I have started working on a project which requires Natural Language Processing and building a model on Support Vector Machine (SVM) in R.
I’d like to generate a Term Document Matrix with all the tokens.
Example:
testset <- c("From month 2 the AST and total bilirubine were not measured.", "16:OTHER - COMMENT REQUIRED IN COMMENT COLUMN;07/02/2004/GENOTYPING;SF- genotyping consent not offered until T4.", "M6 is 13 days out of the visit window")
word_ann <- Maxent_Word_Token_Annotator()
sent_ann <- Maxent_Sent_Token_Annotator()
test_annotations <- annotate(testset, list(sent_ann, word_ann))
test_doc <- AnnotatedPlainTextDocument(testset, test_annotations)
sents(test_doc)
[[1]]
[1] "From" "month" "2" "the" "AST" "and" "total"
[8] "bilirubine" "were" "not" "measured" "."
[[2]]
[1] "16:OTHER" "-"
[3] "COMMENT" "REQUIRED"
[5] "IN" "COMMENT"
[7] "COLUMN;07/02/2004/GENOTYPING;SF-" "genotyping"
[9] "consent" "not"
[11] "offered" "until"
[13] "T4" "."
[[3]]
[1] "M6" "is" "13" "days" "out" "of" "the" "visit" "window"

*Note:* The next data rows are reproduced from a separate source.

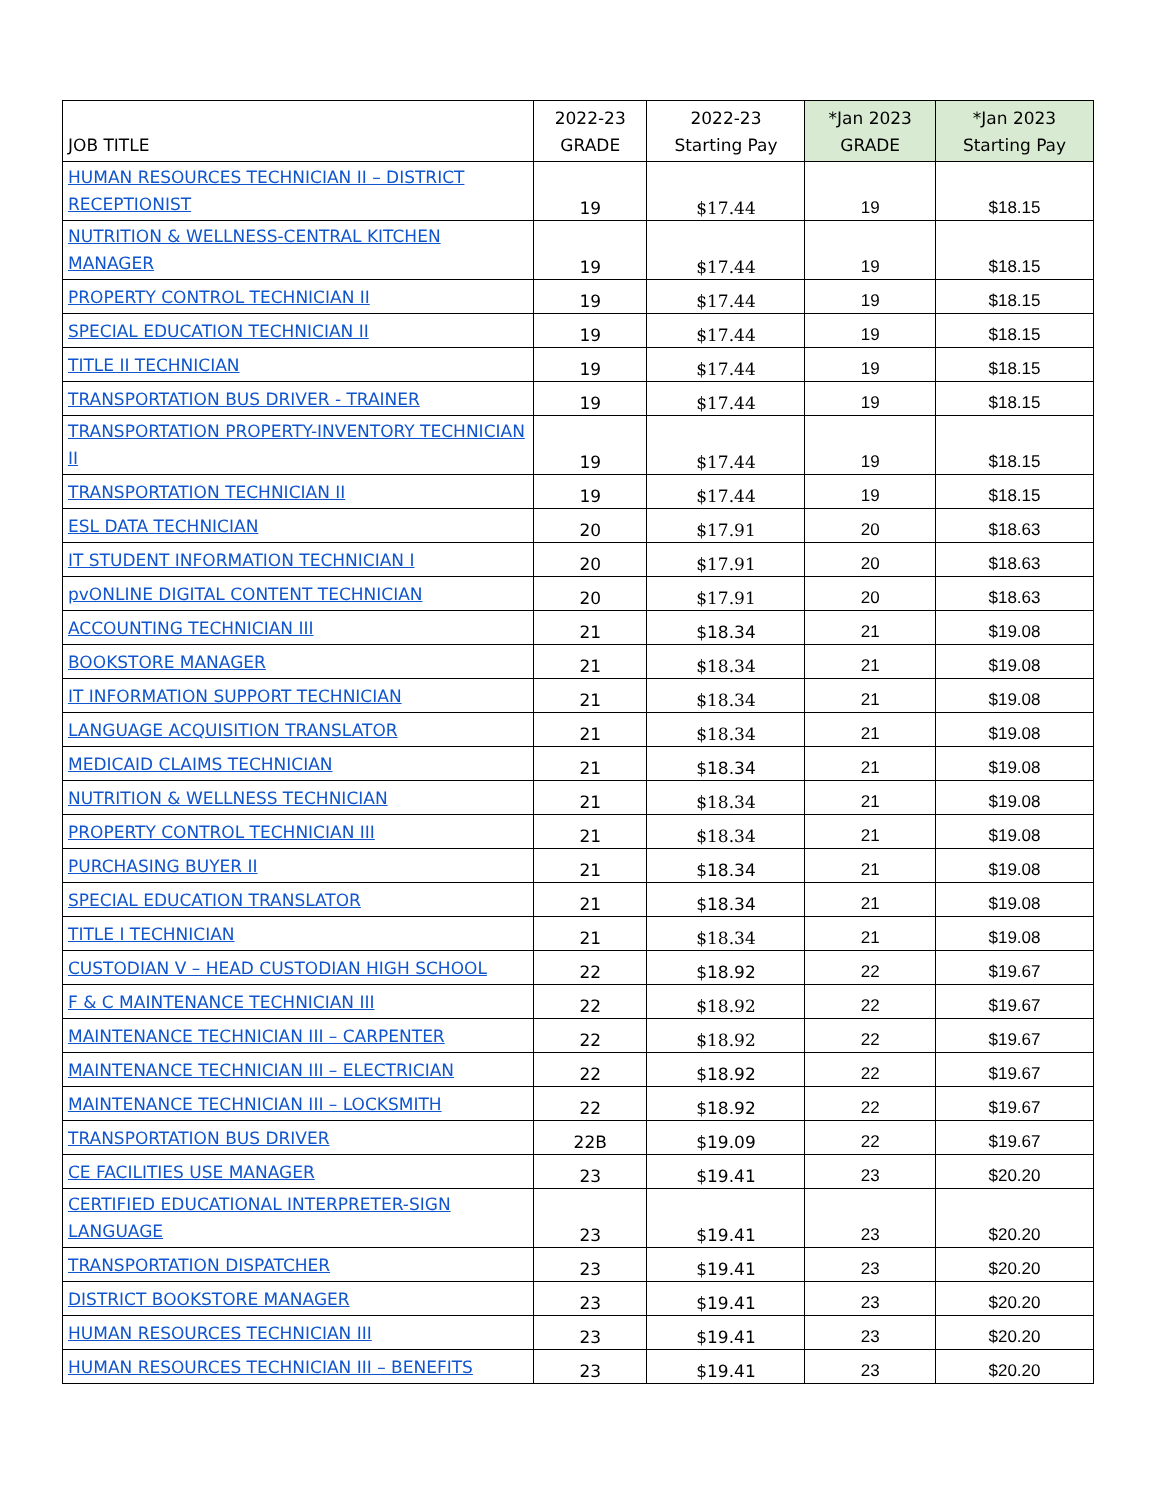| JOB TITLE | 2022-23 GRADE | 2022-23 Starting Pay | *Jan 2023 GRADE | *Jan 2023 Starting Pay |
| --- | --- | --- | --- | --- |
| HUMAN RESOURCES TECHNICIAN II – DISTRICT RECEPTIONIST | 19 | $17.44 | 19 | $18.15 |
| NUTRITION & WELLNESS-CENTRAL KITCHEN MANAGER | 19 | $17.44 | 19 | $18.15 |
| PROPERTY CONTROL TECHNICIAN II | 19 | $17.44 | 19 | $18.15 |
| SPECIAL EDUCATION TECHNICIAN II | 19 | $17.44 | 19 | $18.15 |
| TITLE II TECHNICIAN | 19 | $17.44 | 19 | $18.15 |
| TRANSPORTATION BUS DRIVER - TRAINER | 19 | $17.44 | 19 | $18.15 |
| TRANSPORTATION PROPERTY-INVENTORY TECHNICIAN II | 19 | $17.44 | 19 | $18.15 |
| TRANSPORTATION TECHNICIAN II | 19 | $17.44 | 19 | $18.15 |
| ESL DATA TECHNICIAN | 20 | $17.91 | 20 | $18.63 |
| IT STUDENT INFORMATION TECHNICIAN I | 20 | $17.91 | 20 | $18.63 |
| pvONLINE DIGITAL CONTENT TECHNICIAN | 20 | $17.91 | 20 | $18.63 |
| ACCOUNTING TECHNICIAN III | 21 | $18.34 | 21 | $19.08 |
| BOOKSTORE MANAGER | 21 | $18.34 | 21 | $19.08 |
| IT INFORMATION SUPPORT TECHNICIAN | 21 | $18.34 | 21 | $19.08 |
| LANGUAGE ACQUISITION TRANSLATOR | 21 | $18.34 | 21 | $19.08 |
| MEDICAID CLAIMS TECHNICIAN | 21 | $18.34 | 21 | $19.08 |
| NUTRITION & WELLNESS TECHNICIAN | 21 | $18.34 | 21 | $19.08 |
| PROPERTY CONTROL TECHNICIAN III | 21 | $18.34 | 21 | $19.08 |
| PURCHASING BUYER II | 21 | $18.34 | 21 | $19.08 |
| SPECIAL EDUCATION TRANSLATOR | 21 | $18.34 | 21 | $19.08 |
| TITLE I TECHNICIAN | 21 | $18.34 | 21 | $19.08 |
| CUSTODIAN V – HEAD CUSTODIAN HIGH SCHOOL | 22 | $18.92 | 22 | $19.67 |
| F & C MAINTENANCE TECHNICIAN III | 22 | $18.92 | 22 | $19.67 |
| MAINTENANCE TECHNICIAN III – CARPENTER | 22 | $18.92 | 22 | $19.67 |
| MAINTENANCE TECHNICIAN III – ELECTRICIAN | 22 | $18.92 | 22 | $19.67 |
| MAINTENANCE TECHNICIAN III – LOCKSMITH | 22 | $18.92 | 22 | $19.67 |
| TRANSPORTATION BUS DRIVER | 22B | $19.09 | 22 | $19.67 |
| CE FACILITIES USE MANAGER | 23 | $19.41 | 23 | $20.20 |
| CERTIFIED EDUCATIONAL INTERPRETER-SIGN LANGUAGE | 23 | $19.41 | 23 | $20.20 |
| TRANSPORTATION DISPATCHER | 23 | $19.41 | 23 | $20.20 |
| DISTRICT BOOKSTORE MANAGER | 23 | $19.41 | 23 | $20.20 |
| HUMAN RESOURCES TECHNICIAN III | 23 | $19.41 | 23 | $20.20 |
| HUMAN RESOURCES TECHNICIAN III – BENEFITS | 23 | $19.41 | 23 | $20.20 |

And then I generated a TDM:
tdm <- TermDocumentMatrix(as.VCorpus(list(test_doc)))
inspect(tdm)
<<TermDocumentMatrix (terms: 22, documents: 1)>>
Non-/sparse entries: 22/0
Sparsity : 0%
Maximal term length: 32
Weighting : term frequency (tf)
Docs
Terms NULL
16:other 1
and 1
ast 1
bilirubine 1
column;07/02/2004/genotyping;sf- 1
comment 2
consent 1
days 1
from 1
genotyping 1
measured 1
month 1
not 2
offered 1
out 1
required 1
the 2
total 1
until 1
visit 1
were 1
window 1
I actually have three documents in the dataset:
"From month 2 the AST and total bilirubine were not measured.",
"16:OTHER - COMMENT REQUIRED IN COMMENT COLUMN;07/02/2004/GENOTYPING;SF- genotyping consent not offered until T4.",
"M6 is 13 days out of the visit window" so it should have shown 3 columns of documents.
But I only have one column shown here.
Could anyone please give me some advice on this?
sessionInfo()
R version 3.3.0 (2016-05-03)
Platform: x86_64-w64-mingw32/x64 (64-bit)
Running under: Windows >= 8 x64 (build 9200)
locale:
[1] LC_COLLATE=English_United States.1252 LC_CTYPE=English_United States.1252
[3] LC_MONETARY=English_United States.1252 LC_NUMERIC=C
[5] LC_TIME=English_United States.1252
attached base packages:
[1] stats graphics grDevices utils datasets methods base
other attached packages:
[1] tm_0.6-2 openxlsx_3.0.0 magrittr_1.5 RWeka_0.4-28 openNLP_0.2-6 NLP_0.1-9
[7] rJava_0.9-8

I think what you are trying to do is take a list of 3 strings and then trying to make that into corpus. I am not sure if in a list 3 different strings count for 3 diff documents.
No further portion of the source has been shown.